World briefs

South Korea will stop exchanging classified intelligence on North Korea with Japan amid a bitter trade dispute, an official said, a surprise announcement that is likely to set back U.S. efforts to bolster security cooperation with two of its most important allies in the Asian region. 

China “will not sit idly by” if the U.S. proceeds with a sale of advanced F-16V fighter jets to Taiwan, a senior Chinese army officer said while warning of other potential countermeasures in addition to punishing foreign firms involved in the deal. 

China-US An associate professor at the University of Kansas was secretly working full time for a Chinese university while doing research in Kansas on projects funded by the U.S. government, an indictment filed alleges. Feng “Franklin” Tao was charged with one count of wire fraud and three counts of program fraud.

Indonesia More than 100 West Papuan students in Jakarta staged a protest against racism and called for independence for their restive region. The protesters marched down a main road leading to the army headquarters and presidential palace chanting “Freedom Papua” and holding banners reading “We are not monkeys.”

Australia Two whistleblowers, lawyer Bernard Collaery and former army officer David McBride, appeared in a Canberra court yesterday charged separately with leaking classified government information that alleges Australia bugged East Timor’s Cabinet and potential war crimes committed by Australian troops in Afghanistan.

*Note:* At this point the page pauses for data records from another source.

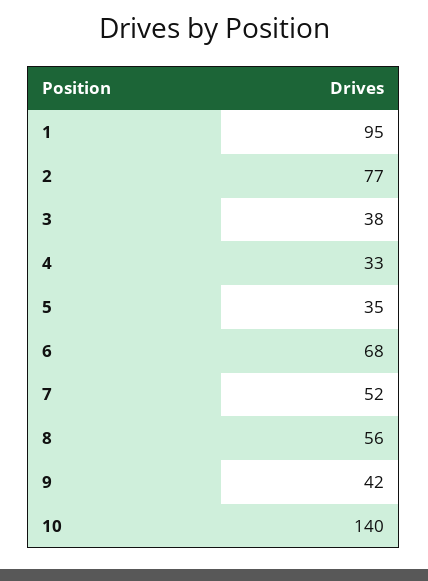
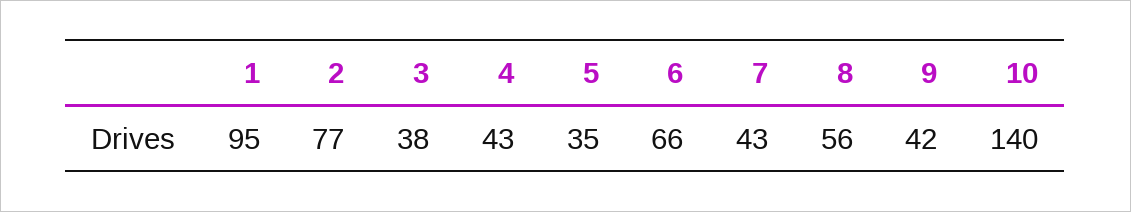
4: 33 -> 43
6: 68 -> 66
7: 52 -> 43

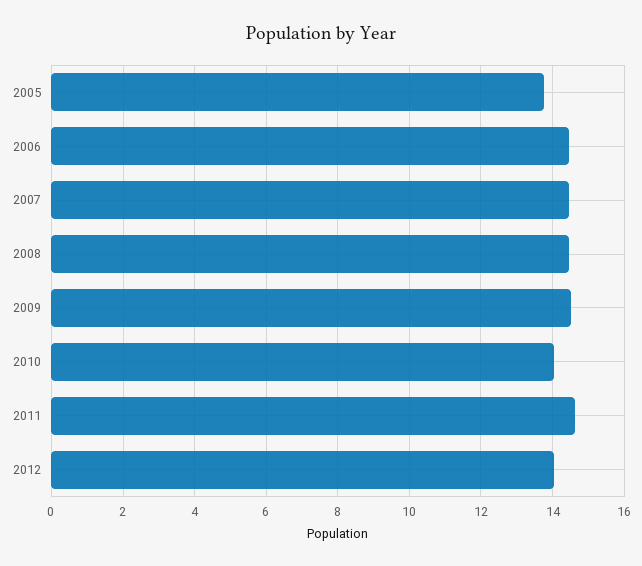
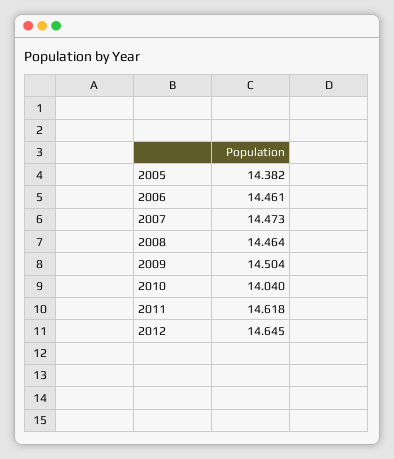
2005: 13.8 -> 14.382
2012: 14 -> 14.645

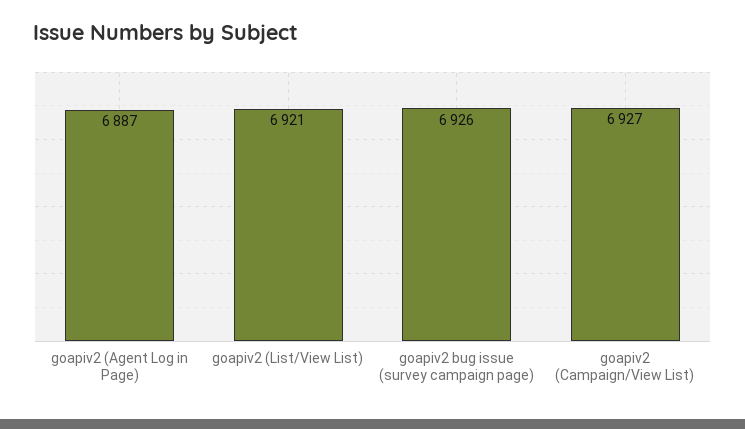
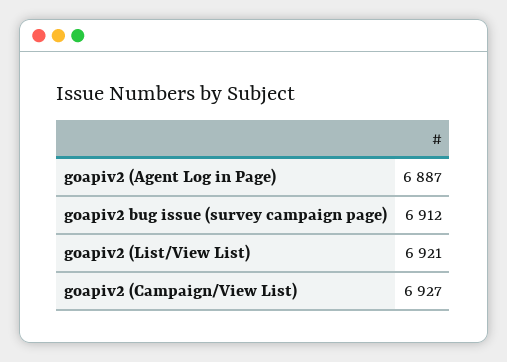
goapiv2 bug issue (survey campaign page): 6926 -> 6912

Iran’s semi-official Fars news agency says two lawmakers have been arrested for unspecified actions described as “disrupting” the country’s car market. The report says the two lawmakers — Fereydoun Ahmadi and Mohammad Azizi — were initially taken to the Evin prison in Tehran but they were later released for about $85,000 in bail.

Brazil Human rights and victims’ groups are raising alarms about the record levels of deaths at police hands in the state of 17.2 million people, with 1,075 slain in the first seven months of the year, according to official figures. And far-right Rio state Gov. Wilson Witzel and President Jair Bolsonaro are pushing to give police a still-freer hand.

Spain has issued international health alerts in light of a widening outbreak of listeria from pork meat that has affected 150 people and killed one person. Health Minister María Luisa Carcedo said alerts had been posted to the European Union and the World Health Organization given the possibility that some tourists may be affected.